If you have software arrangements — For software arrangements, VSOE (vendor-specific objective evidence) guidance is no longer required, resulting in earlier recognition of revenue for licenses that lacked it for undelivered elements, including future upgrades, additional product rights or other vendor obligations. Companies still need to allocate revenue to each of the deliverables in the arrangement based upon best estimated selling prices (BESP). It simply allows for alternate methods of determining BESP beyond VSOE.
If you sell software as a service — You will need to assess software license and hosting services to determine if they represent distinct performance obligations.

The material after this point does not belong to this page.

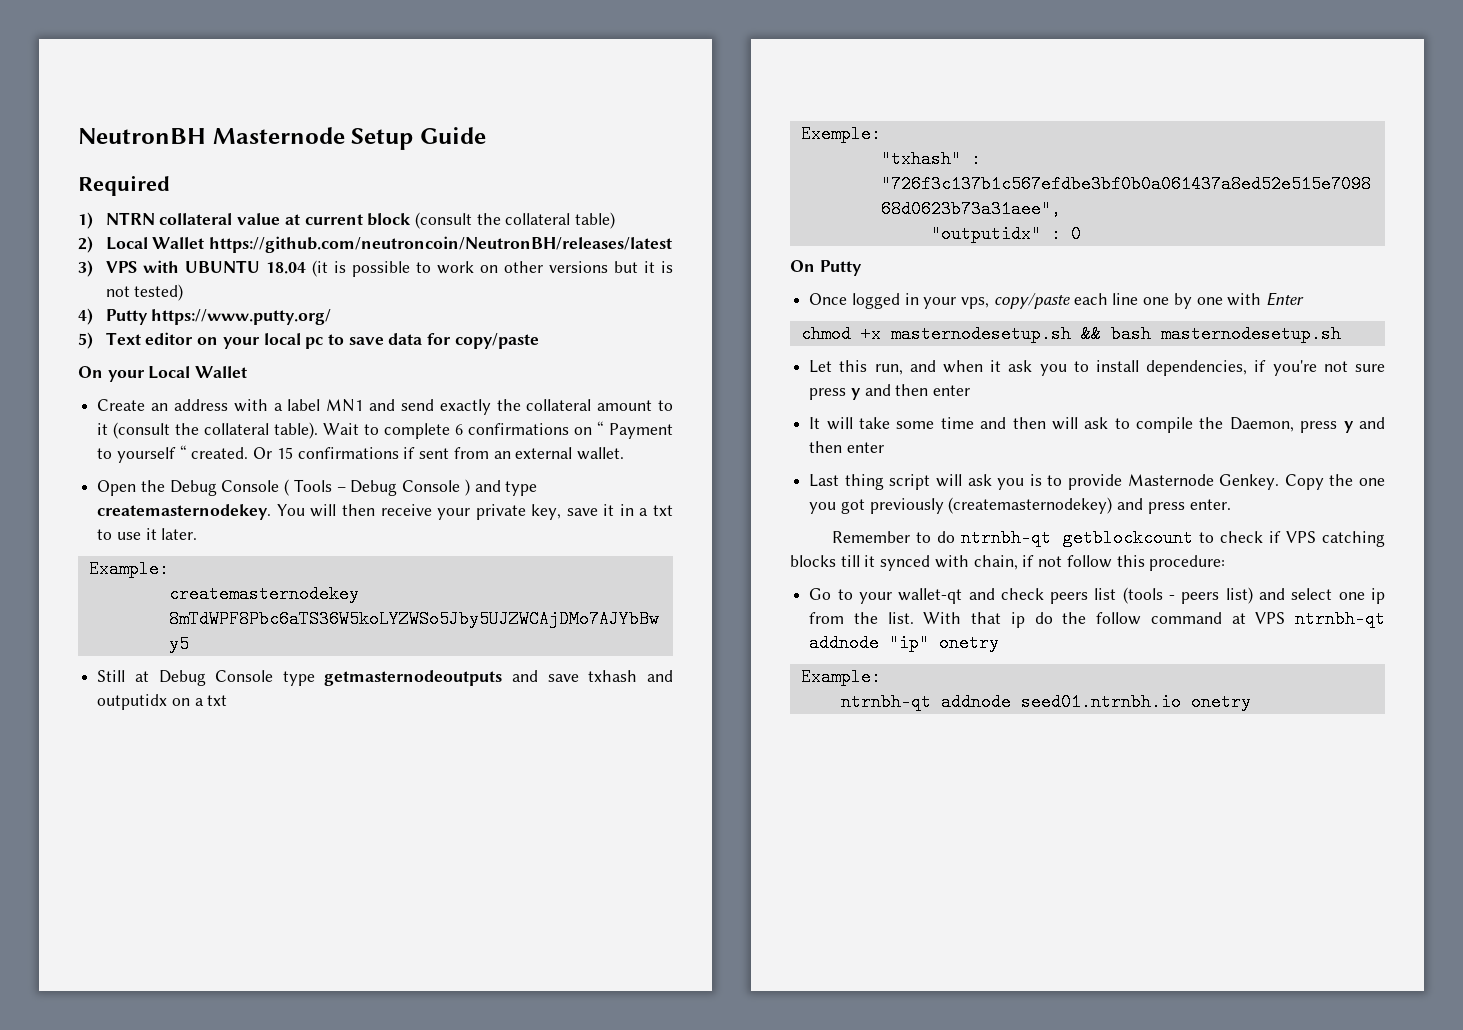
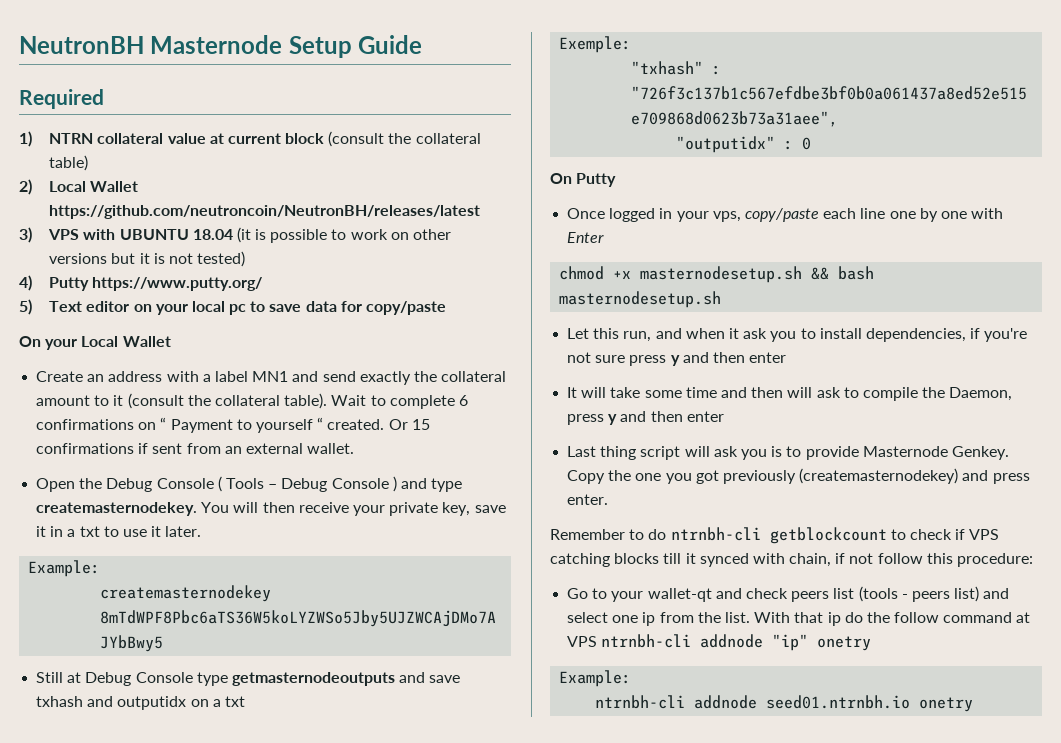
[960,529,1051,547] ntrnbh-qt -> [670,527,761,541] ntrnbh-cli
[1295,610,1385,628] ntrnbh-qt -> [601,634,692,648] ntrnbh-cli
[840,693,931,711] ntrnbh-qt -> [595,695,686,709] ntrnbh-cli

It is unclear what criteria will apply to determine whether a typical SaaS arrangement will qualify for service accounting treatment (over time) or if the software element should be recognized separately (at a point in time).
In addition, provisions entitling the customer to a refund if undelivered elements are not successfully provided — an issue that currently delays recognition — will be a part of the estimate of variable consideration, resulting in earlier revenue recognition in some arrangements.
If you’re a contract manufacturer — In contract manufacturing situations, the timing of revenue recognition will no longer revolve around when units are delivered but instead when a service is performed and when the control of goods are transferred to the customer over time. This change may require contract manufacturers to modify their systems and processes to recognize revenue in the new way.
If you work in the technology sector — Distributors and resellers tend to require price protection or right of return from manufacturers of technology products to protect themselves from obsolescence and price reductions. Manufacturers currently delay recognition of revenue from these transactions because of the possibility they’d have to give money back or accept product returns. Under the new standards, fees that are currently not considered fixed and determinable can be recognized to the extent the company can estimate the amount that has a low probable risk of significant reversal. This will result in earlier recognition of revenue for manufacturers.
When companies license their technology for use in tangible goods or services, they can recognize the royalties when sales or usage occurs to the extent they can estimate the amount that won’t reverse (subject to the constraint on variable consideration). Today, recognition is typically delayed until such sales are reported by the licensee.
What everyone should do in the meantime — These are just a few examples of impacts in certain industries. When the new standard is released, we encourage you to evaluate its impact on your company and business model. Don’t underestimate the subtleties the new principles guidance will change in revenue recognition. Without bright-line rules, there will be room for judgment but also room for differences in interpretation and implementation, particularly between you and your auditor. Let the fun begin!